╭──
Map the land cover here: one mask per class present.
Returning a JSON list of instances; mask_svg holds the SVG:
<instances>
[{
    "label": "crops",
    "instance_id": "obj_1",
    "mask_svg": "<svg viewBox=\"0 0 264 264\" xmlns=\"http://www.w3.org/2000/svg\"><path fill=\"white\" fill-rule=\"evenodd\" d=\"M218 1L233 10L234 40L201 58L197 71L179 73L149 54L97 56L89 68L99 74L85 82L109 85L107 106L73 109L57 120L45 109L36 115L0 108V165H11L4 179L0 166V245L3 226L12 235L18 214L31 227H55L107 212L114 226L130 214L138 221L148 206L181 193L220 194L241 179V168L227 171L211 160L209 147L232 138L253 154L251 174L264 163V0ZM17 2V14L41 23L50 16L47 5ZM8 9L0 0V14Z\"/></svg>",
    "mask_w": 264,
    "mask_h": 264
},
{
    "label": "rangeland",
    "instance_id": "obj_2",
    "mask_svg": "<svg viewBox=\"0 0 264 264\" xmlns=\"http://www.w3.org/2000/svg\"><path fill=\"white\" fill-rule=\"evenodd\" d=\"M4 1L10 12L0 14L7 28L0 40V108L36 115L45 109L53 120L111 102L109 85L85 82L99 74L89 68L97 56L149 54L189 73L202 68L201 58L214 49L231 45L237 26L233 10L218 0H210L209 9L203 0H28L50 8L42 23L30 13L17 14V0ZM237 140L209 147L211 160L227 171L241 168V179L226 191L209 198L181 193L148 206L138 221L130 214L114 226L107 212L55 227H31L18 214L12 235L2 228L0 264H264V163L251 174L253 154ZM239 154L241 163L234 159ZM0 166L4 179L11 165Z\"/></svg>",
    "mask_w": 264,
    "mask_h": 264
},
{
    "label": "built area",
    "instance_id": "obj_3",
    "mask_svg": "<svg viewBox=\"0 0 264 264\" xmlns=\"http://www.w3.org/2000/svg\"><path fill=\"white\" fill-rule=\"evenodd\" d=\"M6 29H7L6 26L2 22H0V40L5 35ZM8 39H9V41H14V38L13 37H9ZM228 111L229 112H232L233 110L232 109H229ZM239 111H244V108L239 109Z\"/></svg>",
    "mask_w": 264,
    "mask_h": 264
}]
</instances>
╰──
GIVEN INSTRUCTION: Edit the data above by replacing "land cover" with "surface cover" and leaving every other line the same.

ANSWER TO THE EXERCISE:
Map the surface cover here: one mask per class present.
Returning a JSON list of instances; mask_svg holds the SVG:
<instances>
[{
    "label": "crops",
    "instance_id": "obj_1",
    "mask_svg": "<svg viewBox=\"0 0 264 264\" xmlns=\"http://www.w3.org/2000/svg\"><path fill=\"white\" fill-rule=\"evenodd\" d=\"M218 1L233 10L234 40L201 58L197 71L179 73L149 54L97 56L89 68L99 74L85 82L109 85L107 106L73 109L57 120L45 109L36 115L0 108V165H11L4 179L0 166V245L3 226L12 235L18 214L31 227H55L107 212L114 226L130 214L138 221L148 206L181 193L220 194L241 179V168L227 171L211 160L209 147L232 138L253 154L251 174L264 163V0ZM17 2V14L41 23L50 16L47 5ZM8 9L0 0V14Z\"/></svg>",
    "mask_w": 264,
    "mask_h": 264
},
{
    "label": "rangeland",
    "instance_id": "obj_2",
    "mask_svg": "<svg viewBox=\"0 0 264 264\" xmlns=\"http://www.w3.org/2000/svg\"><path fill=\"white\" fill-rule=\"evenodd\" d=\"M4 1L10 12L0 14L7 28L0 40V108L36 115L45 109L53 120L111 102L109 85L85 82L99 74L89 68L97 56L149 54L189 73L202 68L201 58L214 49L231 45L237 26L233 10L218 0H210L209 9L203 0H28L50 8L42 23L30 13L17 14V0ZM237 140L209 147L211 160L227 171L241 168V179L226 191L209 198L181 193L148 206L138 221L130 214L114 226L107 212L55 227H31L18 214L12 235L2 228L0 264H264V163L251 174L253 154ZM239 154L241 163L234 159ZM0 166L4 179L11 165Z\"/></svg>",
    "mask_w": 264,
    "mask_h": 264
},
{
    "label": "built area",
    "instance_id": "obj_3",
    "mask_svg": "<svg viewBox=\"0 0 264 264\" xmlns=\"http://www.w3.org/2000/svg\"><path fill=\"white\" fill-rule=\"evenodd\" d=\"M6 29H7L6 26L2 22H0V40L5 35ZM8 39H9V41H14V38L13 37H9ZM228 111L229 112H232L233 110L232 109H229ZM239 111H244V108L239 109Z\"/></svg>",
    "mask_w": 264,
    "mask_h": 264
}]
</instances>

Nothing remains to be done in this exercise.